Le second principe d'universalité est d'ordre purement financier. L'article 18 de l'ordonnance du 2 janvier 1959 portant loi organique relative aux lois de finances dispose que "l'ensemble des recettes assurant l'exécution de l'ensemble des dépenses, toutes les recettes et toutes les dépenses sont imputées à un compte unique, intitulé "budget général". En matière financière, le principe d'universalité signifie que, sauf exception prévue par la loi, il est interdit d'affecter tout ou partie d'une recette de l'Etat à la couverture d'une dépense déterminée (par exemple, décision du Conseil constitutionnel du 16 décembre 1993). Il s'agit donc, avant tout, d'une règle de procédure portant sur les conditions d'adoption de la loi de finances.

Jean de Bruhoff. Babar. Aquarelle originale. Circa 1935

Petite histoire des allocations familiales


Enfin, le troisième principe d'universalité, celui-là même qui fait débat aujourd'hui, vise directement "l'universalité des allocations familiales". Contrairement à ce que certains affirment, il ne figure pas dans le Préambule de 1946 qui se borne à affirmer que "La Nation assure à l'individu et à la famille les conditions nécessaires à leur développement". Ce texte ne mentionne pas directement les allocations familiales qui lui sont bien antérieures. Elles sont apparues avec la politique nataliste engagée après le premier conflit mondial. Dès 1918, des "caisses de compensation" ont été créées par des accords professionnels, caisses ensuite généralisées par la loi du 11 mars 1932. Observons cependant que les allocations familiales ainsi crées ne sont pas versées à tous, de manière universelle. Le décret-loi du 29 juillet 1939 relatif à la famille et à la natalité françaises a ainsi supprimé l'aide auparavant accordée dès le premier enfant. Le bénéfice des allocations familiales est alors réservé aux familles de deux enfants, à la condition que l'un des deux parents au moins exerce une activité professionnelle. Les chômeurs et les rentiers sont donc exclus du dispositif. 

Plus tard, au moment de l'adoption du Préambule de 1946, le principe d'universalité des allocations familiales n'est pas davantage absolu.

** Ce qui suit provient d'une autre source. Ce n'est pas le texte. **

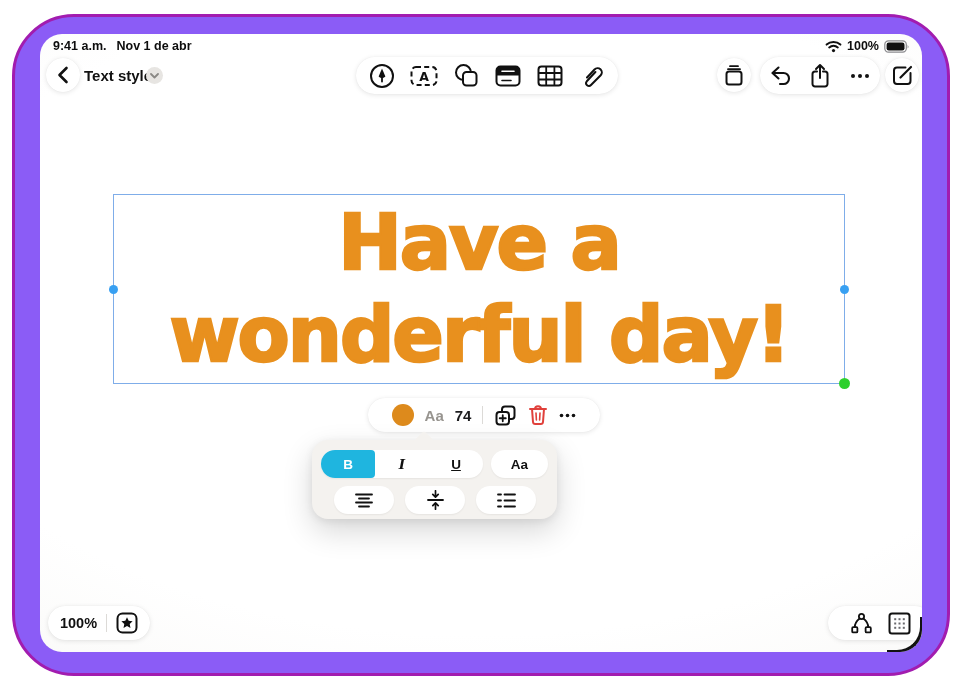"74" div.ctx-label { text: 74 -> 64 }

L'ordonnance du Gouvernement provisoire de la République française (GPRF) portant organisation de la sécurité sociale du 4 octobre 1945 comme la loi du du 22 août 1946 fixant le régime des prestations familiales en subordonnent l'octroi à l'exercice d'une activité professionnelle. 

Le Conseil constitutionnel a tiré les conséquences de cette législation en affirmant, dans sa décision du 18 décembre 1997 que "l'attribution d'allocations familiales à toutes les familles, quelle que soit leur situation, ne peut être regardée comme figurant au nombre des principes fondamentaux reconnus par les lois de la République mentionnés par le Préambule de la Constitution de 1946". A l'époque, la loi de finances prévoyait déjà de soumettre les allocations familiales à un plafond de ressources, idée qui n'a donc rien de particulièrement nouveau. Et Louis Favoreu, que l'on ne pouvait guère soupçonner de complaisance à l'égard du gouvernement de gauche intitulait son commentaire sous la décision de 1997 : "La mise sous condition de ressources des allocations familiales n'est pas inconstitutionnelle".

L'étude historique des allocations familiales montre que le principe d'universalité n'a jamais été perçu comme absolu. Il affirme seulement seulement que leur montant doit être fixé conformément au principe d'égalité devant la loi. Mais l'égalité devant la loi elle-même est un principe empreint de relativité. Il n'interdit pas la prise en considération de la situation sociale des individus concernés. Autrement dit, l'égalité n'est pas rompue lorsque des personnes en situation différente sont traitées de manière différenciée. Aucun principe constitutionnel n'interdit, en conséquence, de moduler les allocations familiales en fonction des revenus des intéressés. On attend donc avec intérêt l'éventuel recours devant le Conseil constitutionnel, recours déposé par ces nouveaux convertis à l'égalitarisme absolu.